The rain chances stayed mainly in northeast North Texas before shifting to the southwest side in the afternoon.
The cold front that moved through overnight wasn't strong but temperatures will be cooler across North Texas on Friday compared to the triple-digit heat from Thursday. Some spots in North Texas might only see high temperatures in the low 90s.
The front will stall to the southwest and will be the catalyst for storm development Friday afternoon. Most of North Texas won't see any rain but some spots mainly to the south and west have a 20-30% chance of scattered showers and a few isolated storms.

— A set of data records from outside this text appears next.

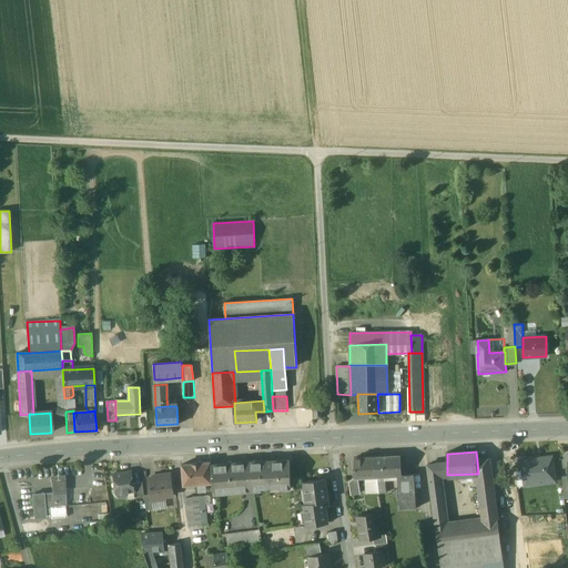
[(401,455),(375,457),(376,476),(377,476),(377,477),(385,476),(402,476),(401,455)]
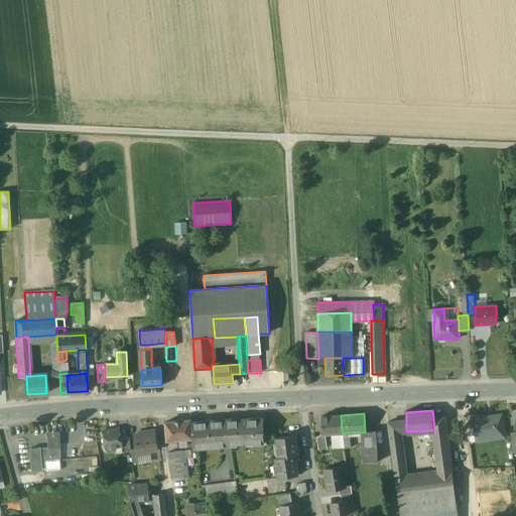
[(341,415),(323,416),(323,425),(321,425),(323,434),(343,433),(343,432),(342,432),(341,415)]
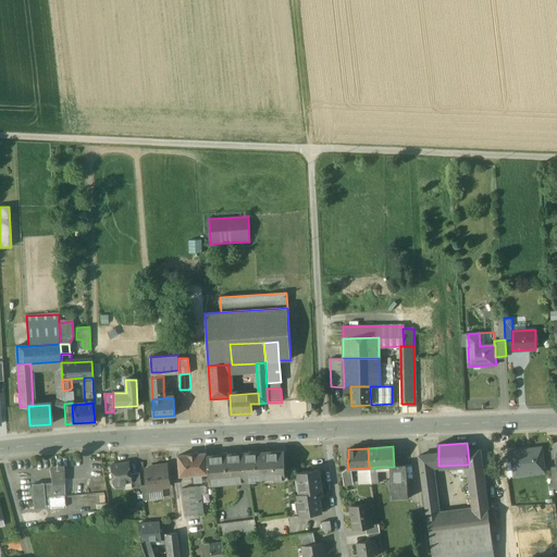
[(544,473),(542,448),(511,452),(514,477),(544,473)]
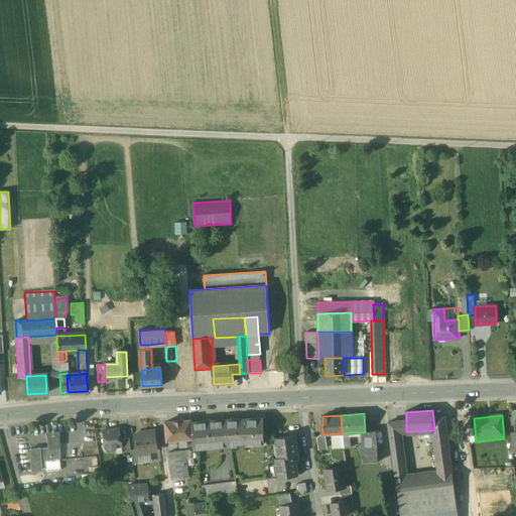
[(444,416),(433,418),(434,430),(432,430),(438,473),(453,471),(444,416)]
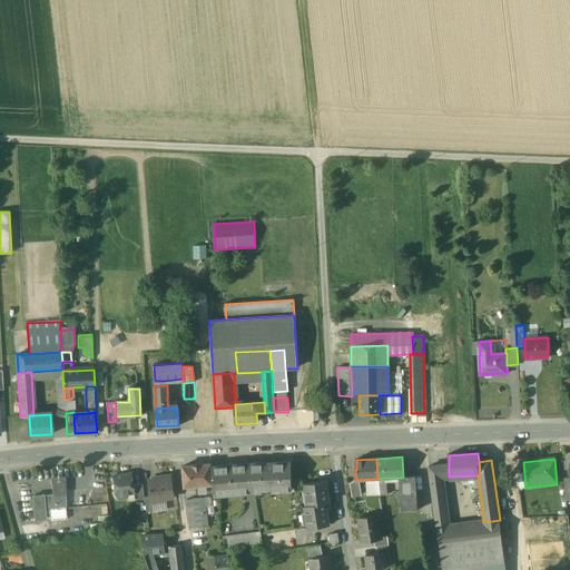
[(291,461),(248,464),(253,492),(292,490),(291,461)]
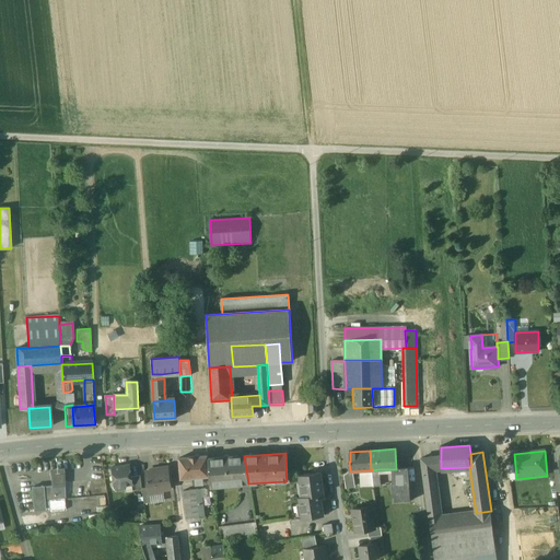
[(208,455),(179,457),(182,478),(195,477),(195,480),(198,479),(198,477),(201,476),(210,476),(208,458),(208,455)]
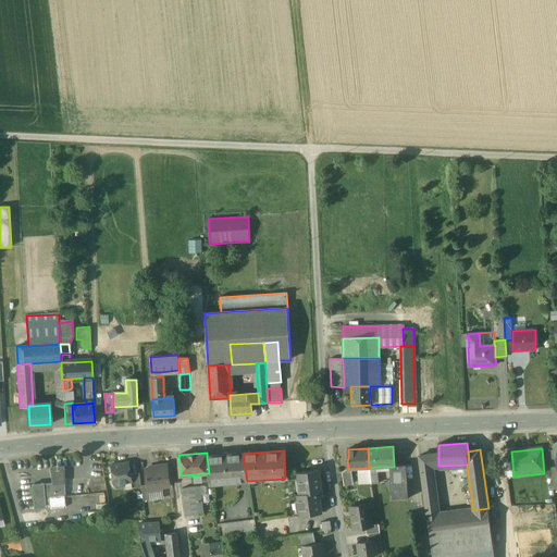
[(243,454),(207,456),(209,473),(209,483),(247,481),(243,454)]
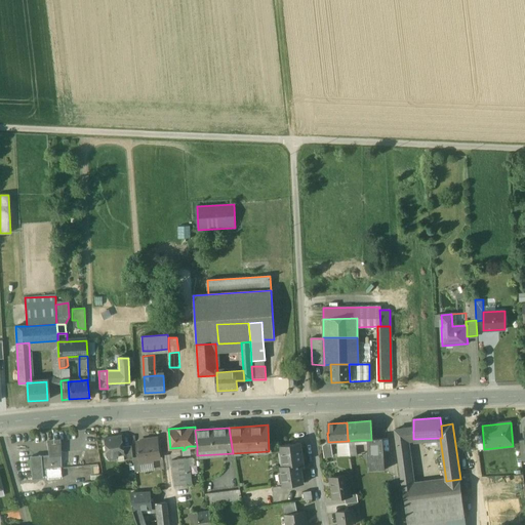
[(413,428),(396,430),(403,487),(414,485),(413,475),(411,475),(406,440),(413,439),(413,428)]
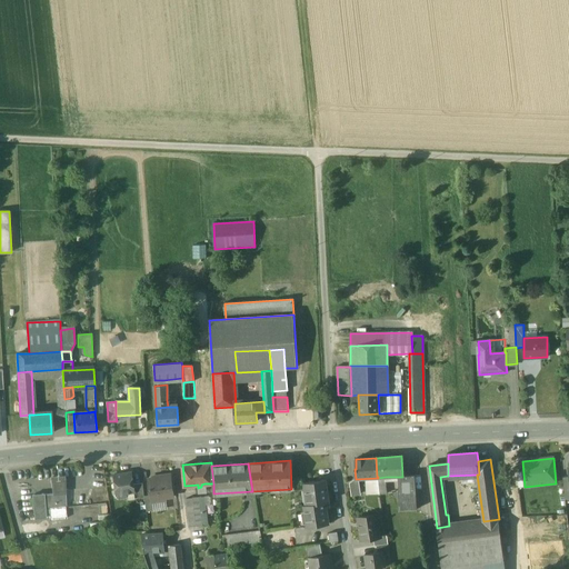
[(131,472),(112,476),(116,495),(117,495),(117,497),(119,498),(123,497),(126,496),(125,493),(135,492),(131,472)]
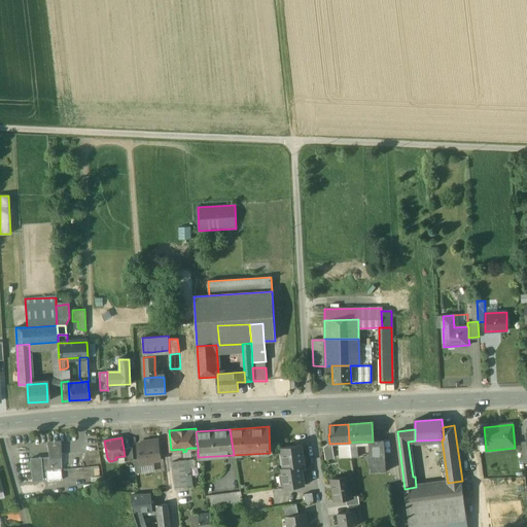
[(157,440),(149,441),(149,442),(137,444),(140,458),(140,464),(141,464),(153,462),(153,461),(161,459),(157,440)]
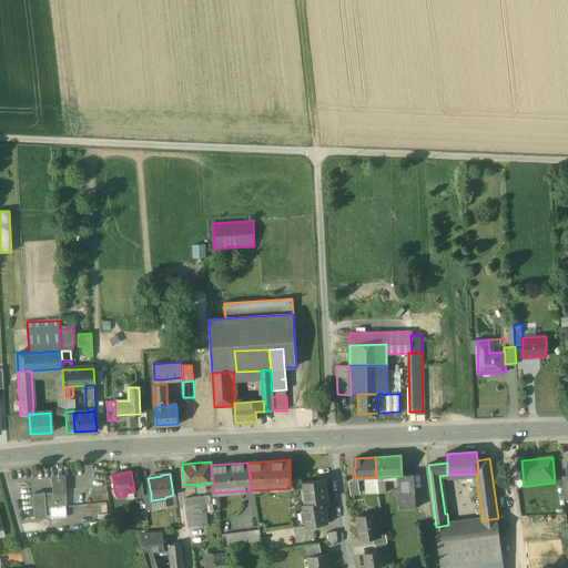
[(316,477),(315,480),(304,482),(307,504),(327,500),(325,479),(320,479),(320,477),(316,477)]
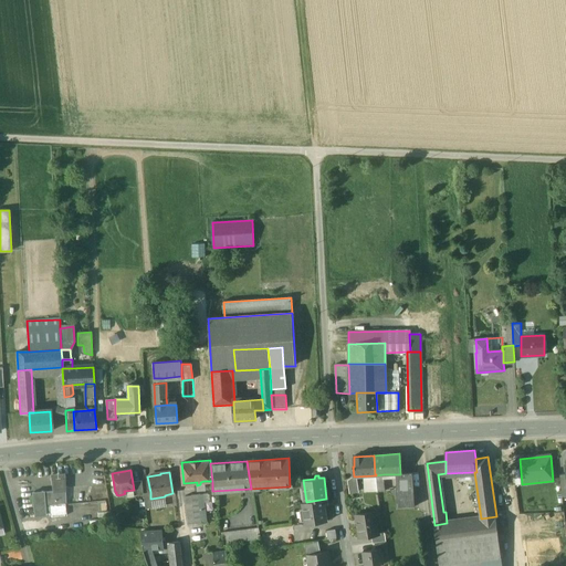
[(413,477),(400,478),(400,479),(396,479),(398,507),(415,507),(413,477)]
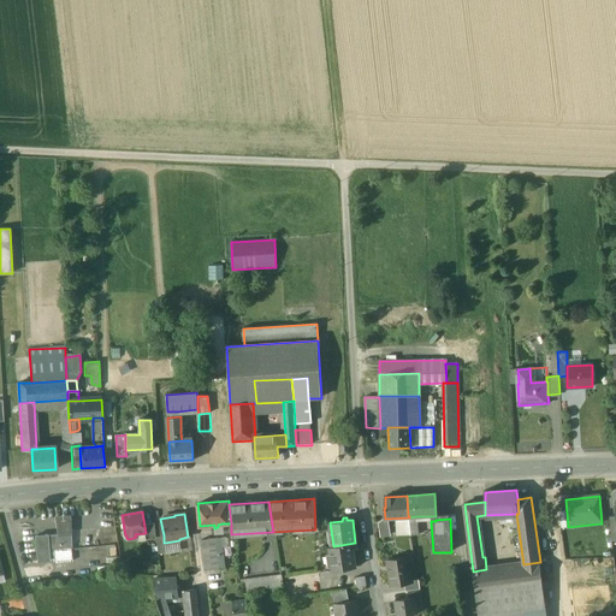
[(386,522),(378,523),(380,537),(389,535),(386,522)]
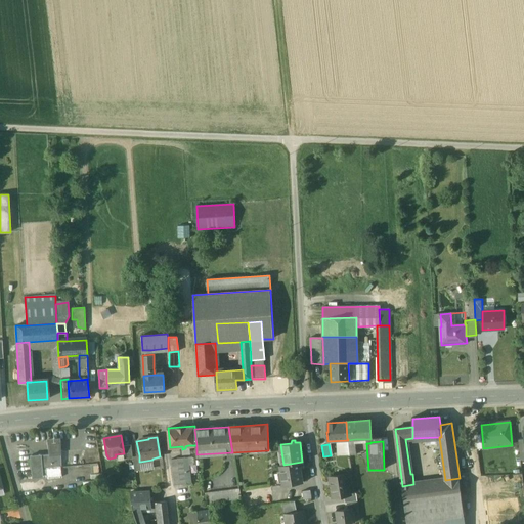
[(59,453),(40,455),(41,469),(45,468),(45,466),(60,465),(59,453)]
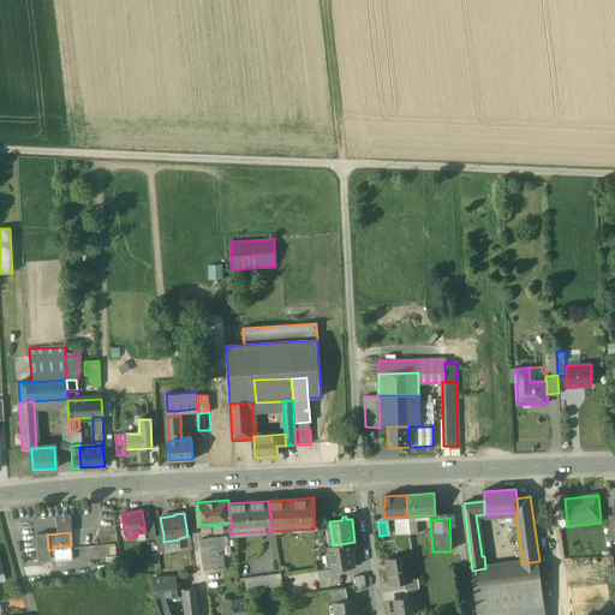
[(47,533),(35,535),(35,541),(35,545),(36,545),(36,551),(48,550),(47,535),(47,533)]
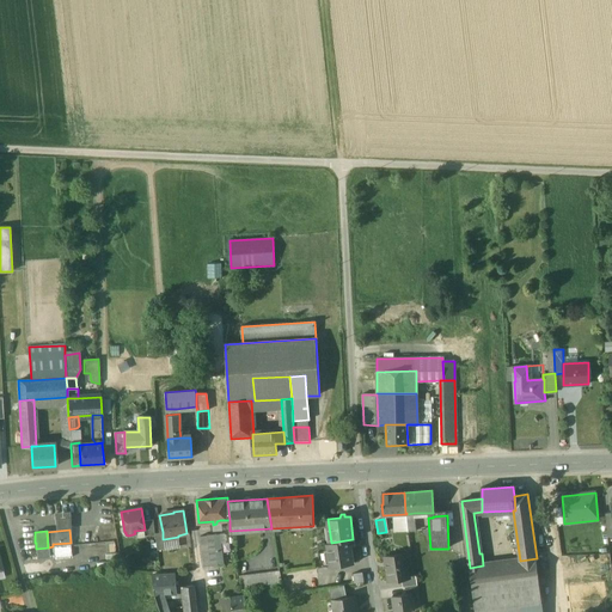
[(163,532),(155,533),(155,534),(158,550),(165,549),(164,539),(163,539),(163,532)]
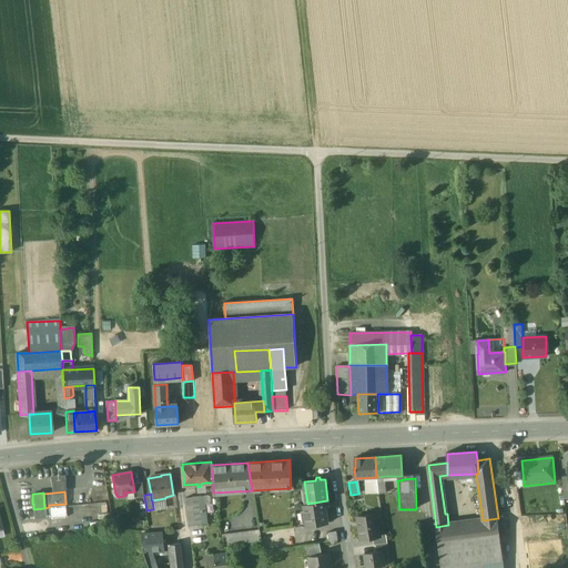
[(201,496),(185,498),(189,525),(204,523),(201,496)]
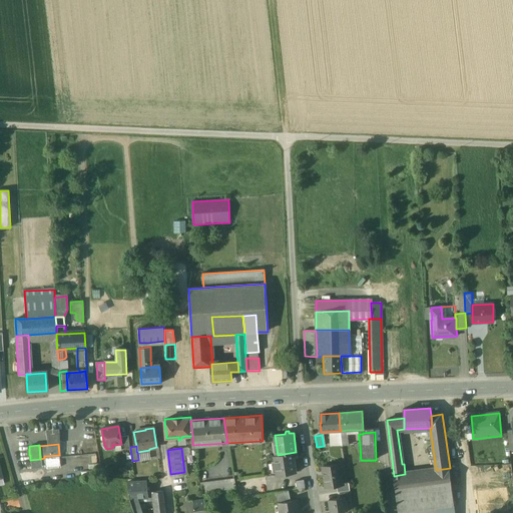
[(278,455),(275,455),(278,475),(296,472),(294,458),(297,456),(296,452),(278,455)]
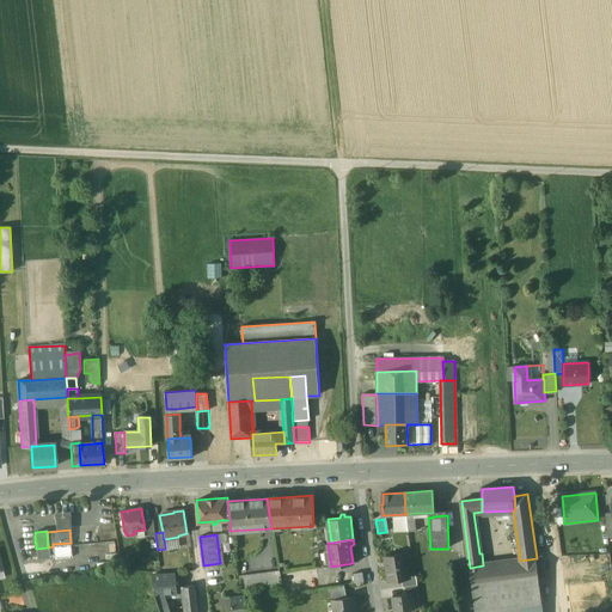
[(48,548),(36,549),(37,557),(48,556),(48,548)]
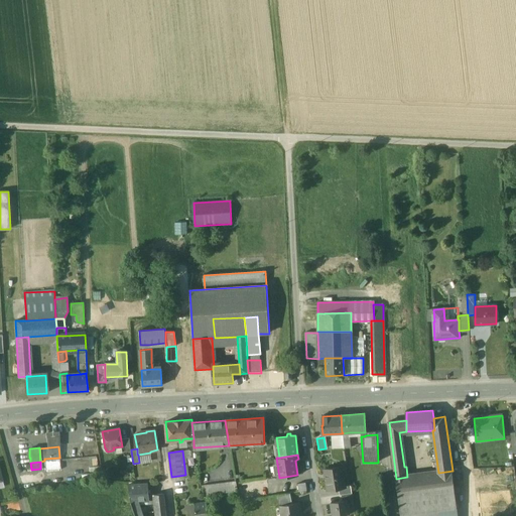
[(342,468),(326,470),(329,490),(339,489),(345,488),(345,487),(342,468)]
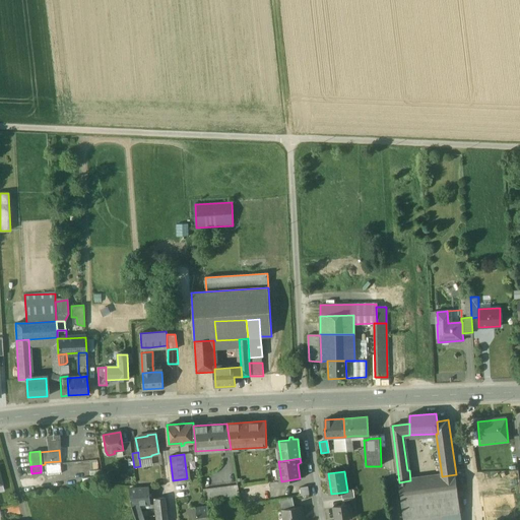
[(410,480),(399,482),(402,501),(429,497),(458,493),(456,474),(442,476),(410,480)]
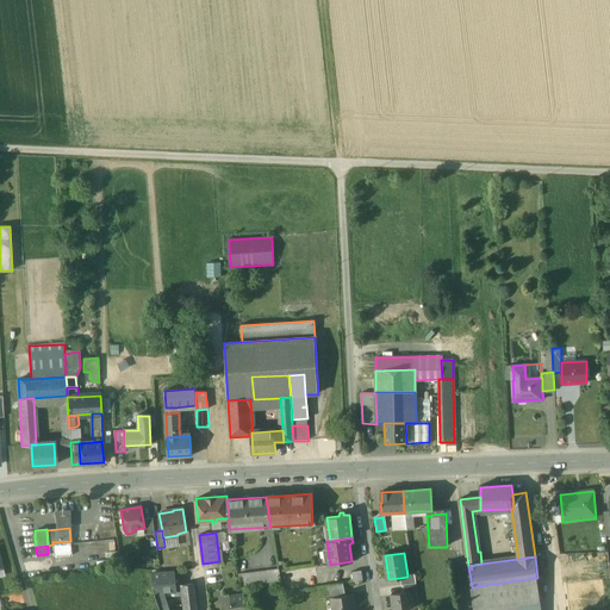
[(280,568),(241,573),(243,585),(281,580),(280,568)]
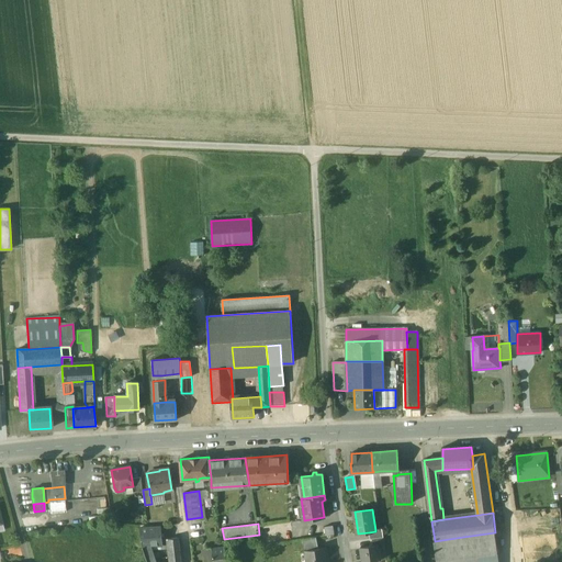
[(333,525),(324,526),(326,535),(334,534),(333,525)]
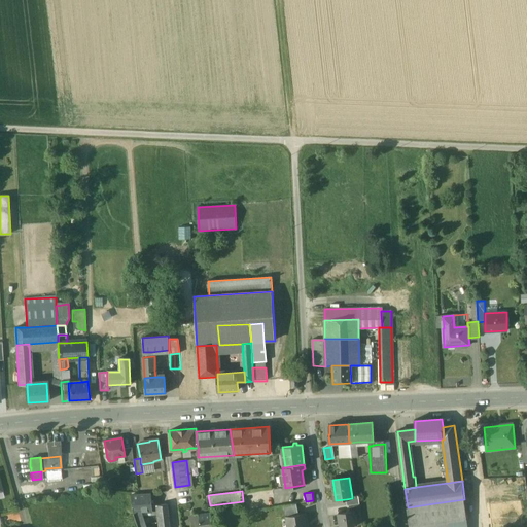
[(150,494),(132,496),(134,512),(140,511),(152,510),(150,494)]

As the front lifts back north on Saturday, there is a 20% chance of showers and storms again but most of North Texas won't see any measurable precipitation. The setup is twofold Saturday with the front lifting north and then storms in Oklahoma riding on a northerly flow aloft. The Oklahoma storms have a potential of sliding into North Texas but there is not a lot of confidence they hold together. The benefit is cooler than 100-degree temperatures from Friday through the weekend.
However, the "feels-like" temperature will be near 100 degrees on Friday and will slowly creep higher by Sunday. Then we are back to triple-digit heat next week as the heat dome builds over the Southern Plains again.
Debby was post-tropical on Friday and will race north and east through the next 36 hours.
Forecasters are watching the East Atlantic as an area of thunderstorm activity looks to organize. There is a 50% chance this activity could form into a named system over the next seven days.